IA no Brasil acelera com avanço regulatório e novo ciclo de investimentos
Brasil avança na agenda de IA com o marco regulatório em análise na Câmara, proposta de governança enviada pelo Executivo, atualização da EBIA e novos investimentos em P&D e aplicações práticas em 2025/2026.
Brasil entra em fase decisiva para consolidar a Inteligência Artificial com avanço do marco regulatório e expansão de investimentos
O ecossistema de inteligência artificial no Brasil entrou em 2025/2026 com dois movimentos simultâneos: a tramitação do marco legal na Câmara dos Deputados e uma onda de novos investimentos e iniciativas público-privadas em pesquisa, talentos e aplicações práticas.

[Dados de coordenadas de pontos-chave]

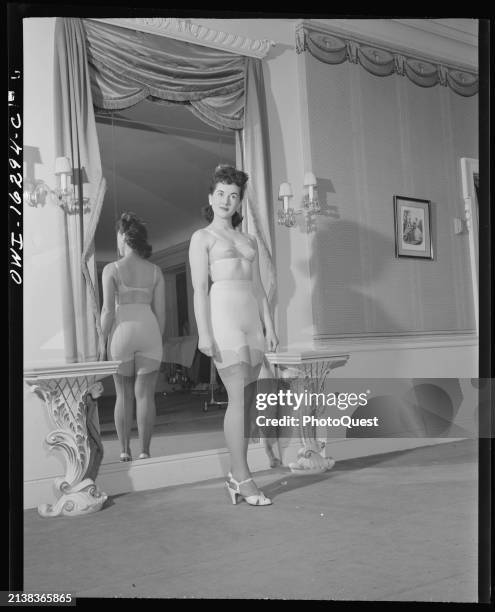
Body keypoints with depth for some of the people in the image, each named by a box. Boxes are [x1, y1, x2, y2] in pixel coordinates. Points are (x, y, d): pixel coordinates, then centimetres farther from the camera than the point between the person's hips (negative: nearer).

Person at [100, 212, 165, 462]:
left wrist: (103, 340, 1)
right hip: (149, 330, 2)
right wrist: (158, 340, 15)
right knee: (145, 394, 5)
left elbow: (108, 310, -8)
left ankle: (125, 450, 13)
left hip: (122, 331, -2)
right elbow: (160, 311, 4)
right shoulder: (155, 271, 5)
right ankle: (144, 450, 6)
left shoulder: (111, 269, -4)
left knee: (123, 395, 10)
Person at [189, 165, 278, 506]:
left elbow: (258, 286, 18)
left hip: (251, 320, 6)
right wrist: (204, 333, -13)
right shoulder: (202, 238, 6)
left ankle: (236, 476, 14)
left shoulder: (250, 241, 22)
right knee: (238, 398, -12)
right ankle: (244, 480, -8)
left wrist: (269, 327, 9)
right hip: (222, 315, -6)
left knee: (246, 402, 5)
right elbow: (200, 288, -3)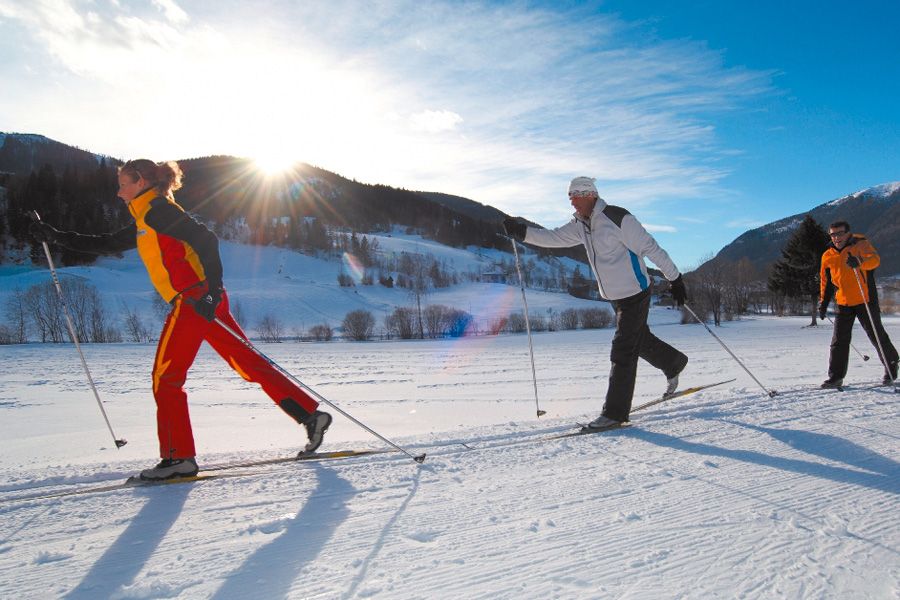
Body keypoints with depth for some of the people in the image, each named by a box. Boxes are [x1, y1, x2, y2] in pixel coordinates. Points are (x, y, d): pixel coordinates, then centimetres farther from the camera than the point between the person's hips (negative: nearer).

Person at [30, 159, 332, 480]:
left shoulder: (156, 209, -3)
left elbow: (205, 239, -15)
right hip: (197, 303, 9)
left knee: (165, 378, -1)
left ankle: (179, 457, 3)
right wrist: (57, 237, 34)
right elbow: (106, 244, 36)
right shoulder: (144, 222, 26)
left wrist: (212, 287, -24)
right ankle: (311, 415, 6)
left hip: (197, 301, -9)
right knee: (249, 363, 7)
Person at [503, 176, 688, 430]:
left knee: (622, 352, -8)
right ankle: (675, 364, 50)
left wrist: (675, 279, -14)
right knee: (640, 341, 24)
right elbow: (554, 237, -3)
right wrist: (523, 233, -18)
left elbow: (650, 247, -17)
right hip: (615, 296, 8)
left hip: (634, 293, -8)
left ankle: (615, 412, -2)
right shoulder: (580, 224, 4)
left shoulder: (618, 218, -20)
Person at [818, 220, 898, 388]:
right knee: (839, 341, 0)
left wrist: (860, 262, -45)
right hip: (843, 303, 4)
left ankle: (891, 366, 29)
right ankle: (836, 377, 4)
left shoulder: (860, 245, -6)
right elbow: (825, 281, 16)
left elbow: (875, 259, -24)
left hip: (865, 300, -4)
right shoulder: (828, 256, 7)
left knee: (877, 336, 6)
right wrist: (823, 303, 13)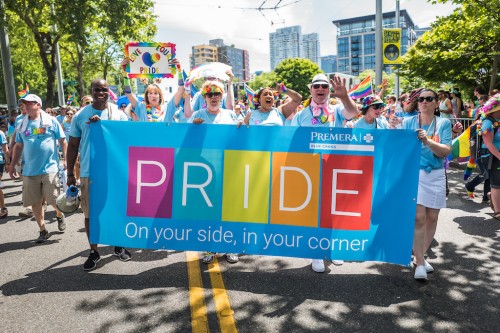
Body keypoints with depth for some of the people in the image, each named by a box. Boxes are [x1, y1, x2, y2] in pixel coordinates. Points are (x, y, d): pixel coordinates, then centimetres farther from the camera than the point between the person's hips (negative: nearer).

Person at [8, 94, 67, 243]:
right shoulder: (23, 124, 10)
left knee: (54, 199, -1)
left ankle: (60, 216, 32)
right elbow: (18, 146, 15)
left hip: (50, 168, -4)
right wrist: (12, 164, 11)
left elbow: (63, 141, 0)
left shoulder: (51, 121, -1)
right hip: (30, 170, 4)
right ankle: (43, 230, 19)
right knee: (35, 202, 6)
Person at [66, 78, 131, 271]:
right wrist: (70, 173, 3)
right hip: (89, 172, 0)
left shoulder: (118, 114, 2)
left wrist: (102, 123, -18)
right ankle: (93, 252, 23)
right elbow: (73, 146, 6)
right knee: (90, 213, 7)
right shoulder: (80, 116, 3)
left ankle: (119, 246, 30)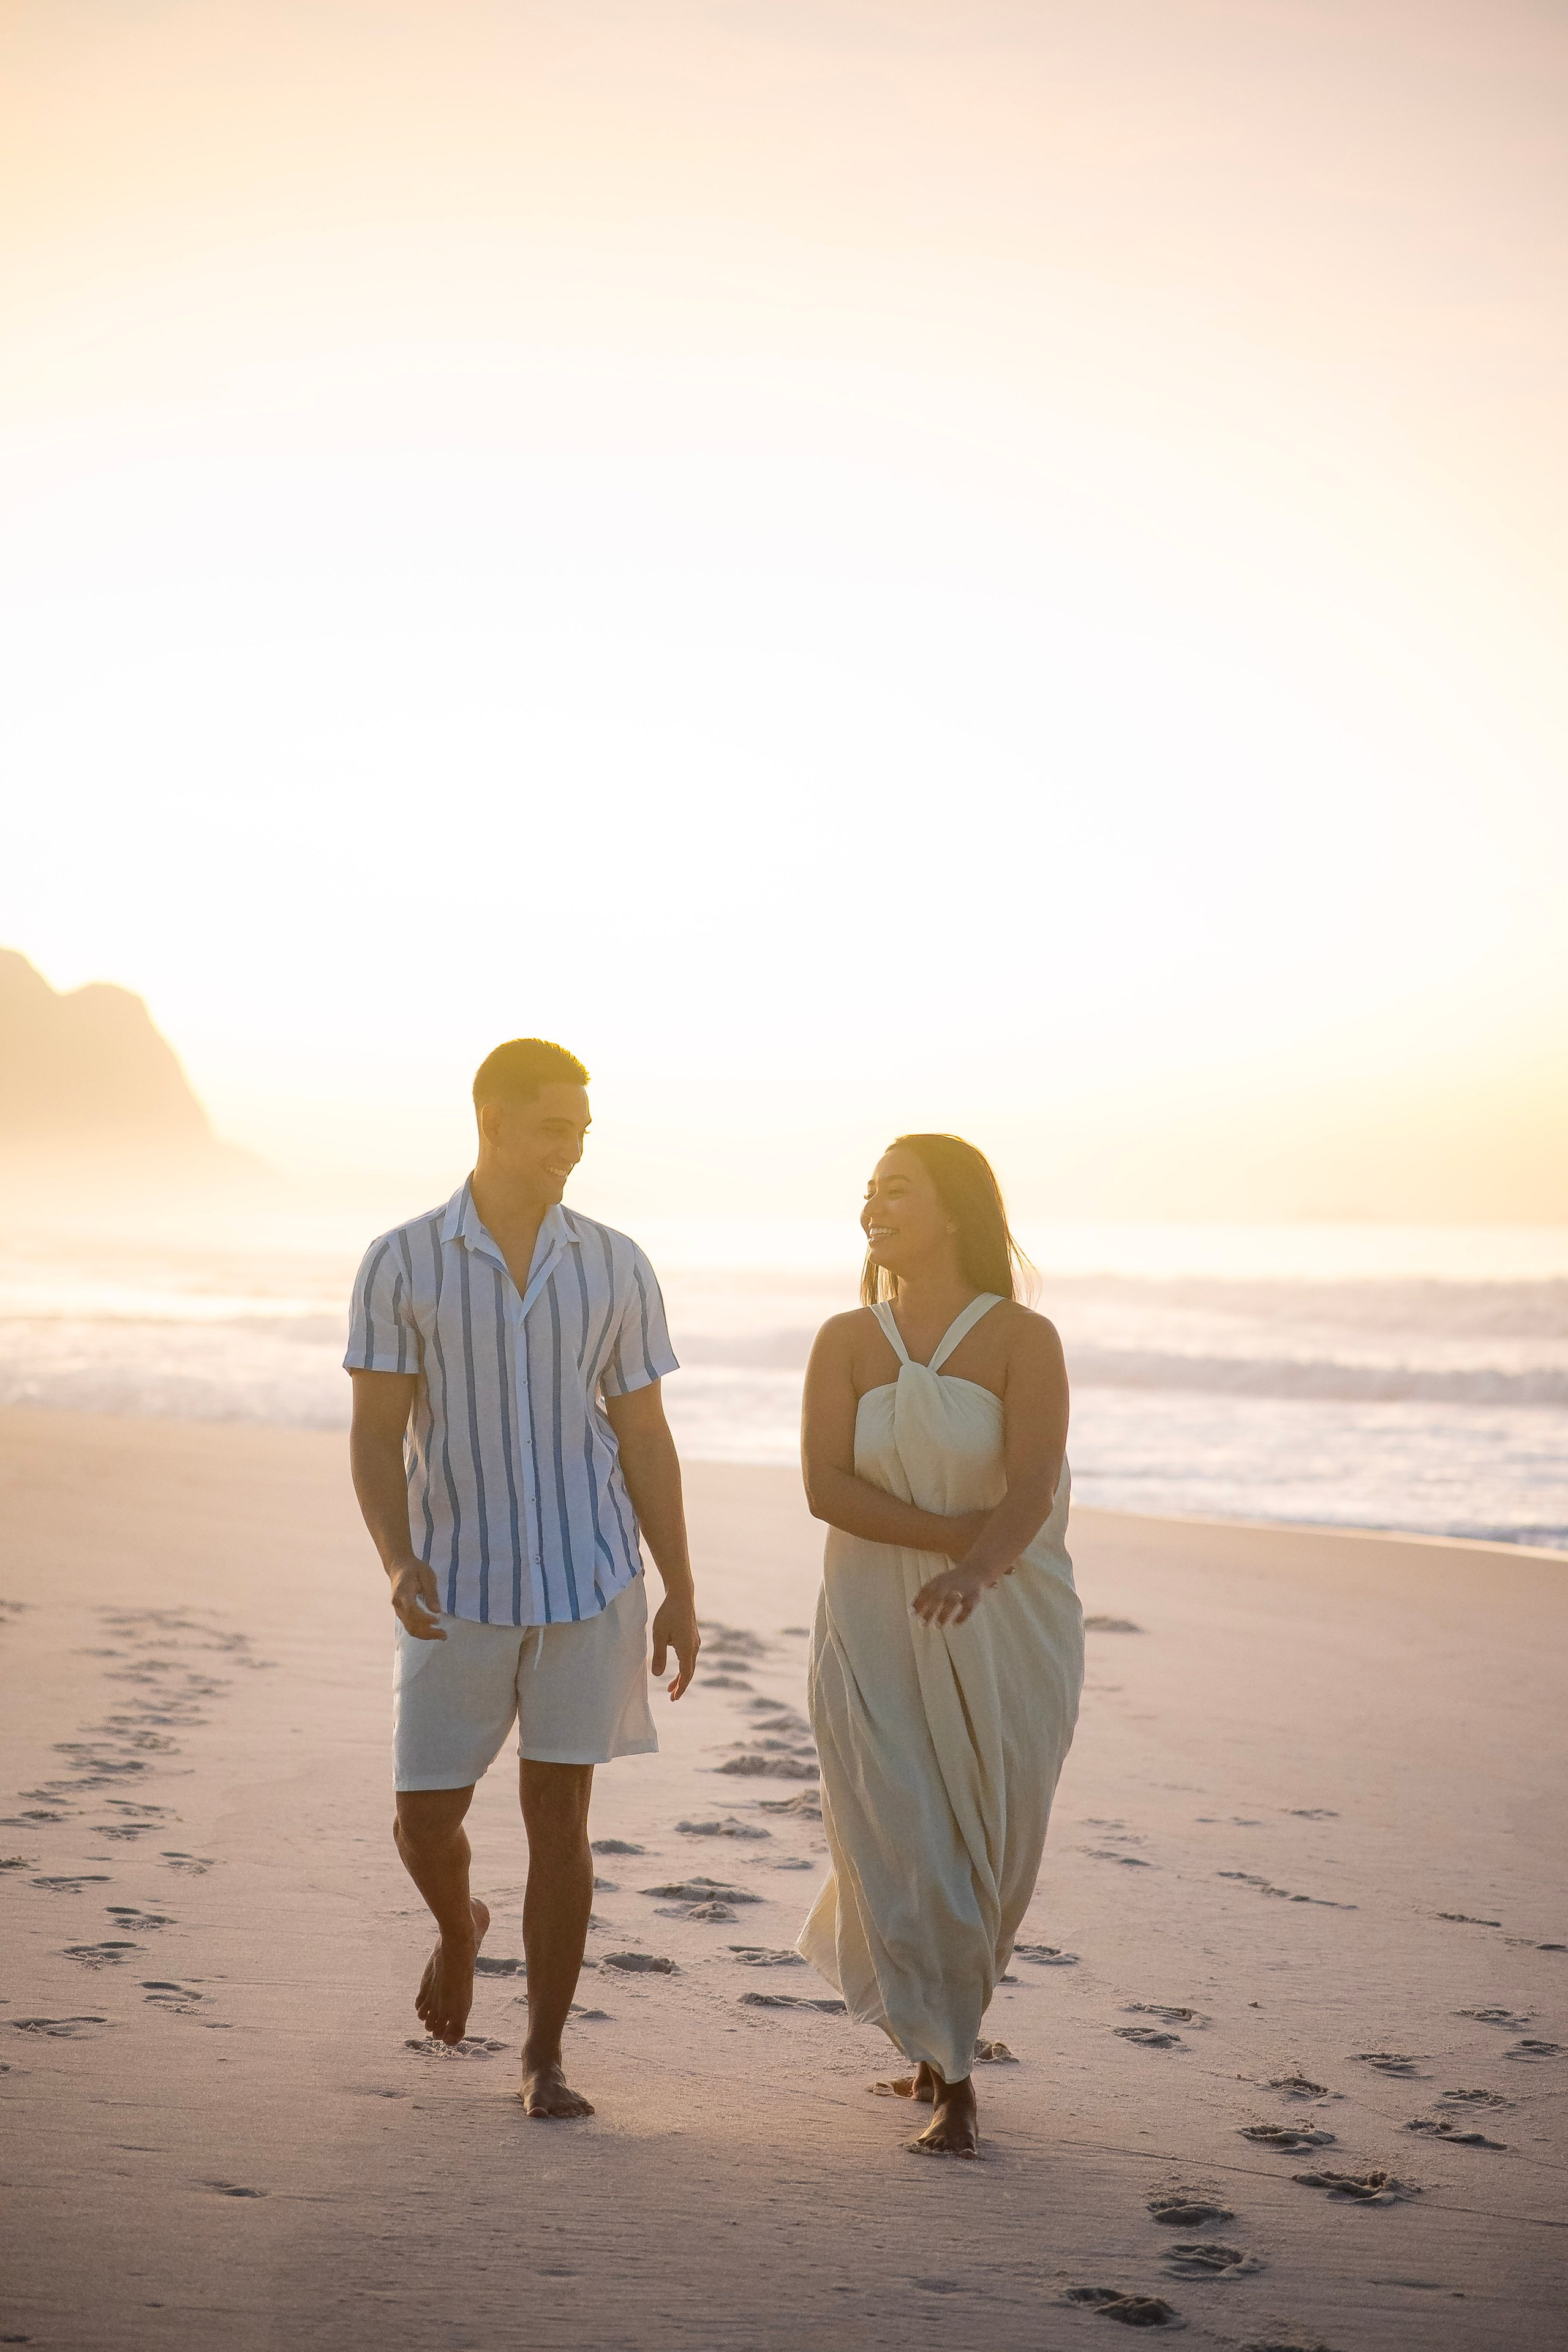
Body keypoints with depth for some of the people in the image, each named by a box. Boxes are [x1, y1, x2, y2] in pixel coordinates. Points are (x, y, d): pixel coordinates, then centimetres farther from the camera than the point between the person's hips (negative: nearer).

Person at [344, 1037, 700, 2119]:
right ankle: (461, 1929, 38)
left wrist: (680, 1594, 3)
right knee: (427, 1819, 3)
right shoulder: (402, 1264, -5)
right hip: (458, 1589, 0)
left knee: (559, 1814, 0)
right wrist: (397, 1560, -23)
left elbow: (645, 1439, 5)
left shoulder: (617, 1268, 0)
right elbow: (376, 1435, -6)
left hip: (589, 1581, 0)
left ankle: (546, 2059, 11)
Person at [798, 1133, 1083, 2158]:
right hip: (875, 1629, 1)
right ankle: (951, 2081, 6)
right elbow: (827, 1486, -11)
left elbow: (1031, 1489, -20)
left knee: (988, 1853, 8)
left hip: (1005, 1631, -1)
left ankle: (927, 2032, 35)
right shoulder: (847, 1342, 1)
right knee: (907, 1850, -6)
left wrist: (977, 1569, -39)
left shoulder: (1023, 1340, -7)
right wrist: (957, 1533, -22)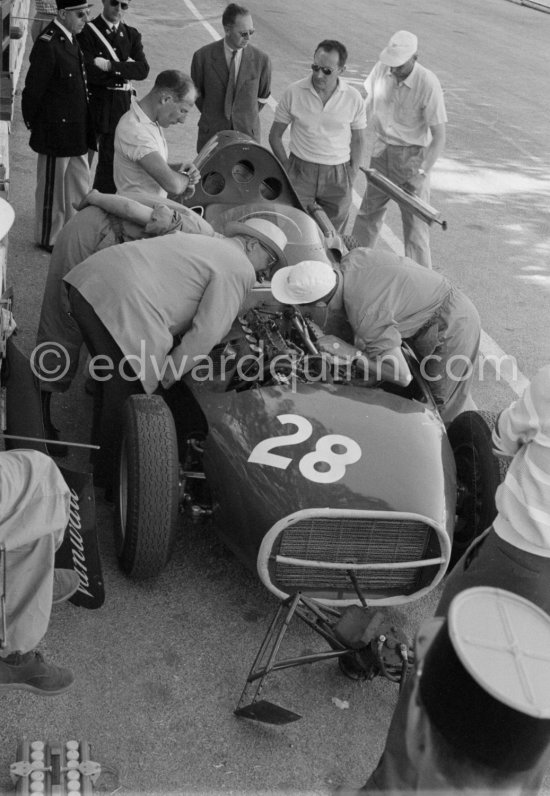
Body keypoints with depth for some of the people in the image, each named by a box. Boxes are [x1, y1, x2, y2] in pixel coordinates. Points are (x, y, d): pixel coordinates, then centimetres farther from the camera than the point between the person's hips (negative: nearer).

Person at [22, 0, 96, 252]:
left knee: (80, 182, 17)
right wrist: (32, 123, -8)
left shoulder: (71, 39, 8)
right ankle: (48, 238, 21)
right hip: (56, 130, -9)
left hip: (76, 129, 9)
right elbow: (33, 89, -17)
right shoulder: (47, 44, -20)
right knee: (52, 185, 6)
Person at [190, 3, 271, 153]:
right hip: (211, 135, 0)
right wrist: (211, 116, 12)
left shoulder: (261, 59, -6)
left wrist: (247, 119, 10)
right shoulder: (202, 56, -7)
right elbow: (197, 93, 9)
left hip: (247, 134, 0)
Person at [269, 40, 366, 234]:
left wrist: (351, 178, 3)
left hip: (337, 176, 1)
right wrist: (288, 169, -1)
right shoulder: (293, 92, -6)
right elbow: (275, 136, 3)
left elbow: (358, 140, 8)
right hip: (300, 173, -1)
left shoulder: (354, 98, -4)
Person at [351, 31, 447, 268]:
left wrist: (422, 173, -28)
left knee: (415, 221, -2)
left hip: (412, 155, -5)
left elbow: (439, 136, -21)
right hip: (382, 149, 5)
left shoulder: (428, 84, -23)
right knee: (369, 211, 19)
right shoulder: (381, 69, -8)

◆ **O QUE SE PEDE**:
Prossiga com a matéria sobre IA no Brasil a partir do ponto em que ela termina. A listagem não tem relação com a matéria sobre IA no Brasil.

◆ **RESULTADO DA TAREFA**:
Contexto: onde, quando e quem está envolvido
Em 10 de dezembro de 2024, o Senado aprovou o PL 2.338/2023, que estabelece regras para o desenvolvimento e uso de IA no país, incluindo classificação por níveis de risco e dispositivos sobre direitos autorais. Em 2025, a proposta passou a ser discutida por comissão especial na Câmara, com audiências e seminários regionais, e segue em análise em 2026. Em 9 de dezembro de 2025, o Poder Executivo encaminhou projeto próprio para estruturar a governança da IA, criando o Sistema Nacional para Desenvolvimento, Regulação e Governança de IA (SIA) e prevendo participação social por comitês consultivos. A Autoridade Nacional de Proteção de Dados (ANPD), autarquia de natureza especial desde 2022, é apontada para ter papel central na coordenação regulatória em setores sem regulador específico.
Paralelamente, o Ministério da Ciência, Tecnologia e Inovação mantém a Estratégia Brasileira de Inteligência Artificial (EBIA), instituída em 2021 e atualizada em 2025 nas frentes de governança, qualificação, P&D e uso no setor público e produtivo.
Dados relevantes e evolução da situação
No setor privado, empresas de tecnologia e serviços digitais ampliaram aportes e uso de IA. Em 2025, uma das maiores plataformas de delivery do país anunciou investimento de R$ 17 bilhões entre abril de 2025 e março de 2026 e a abertura de 1.100 vagas, mais da metade voltadas a tecnologia, reforçando soluções de otimização de rotas, previsão de entrega e atendimento com modelos generativos.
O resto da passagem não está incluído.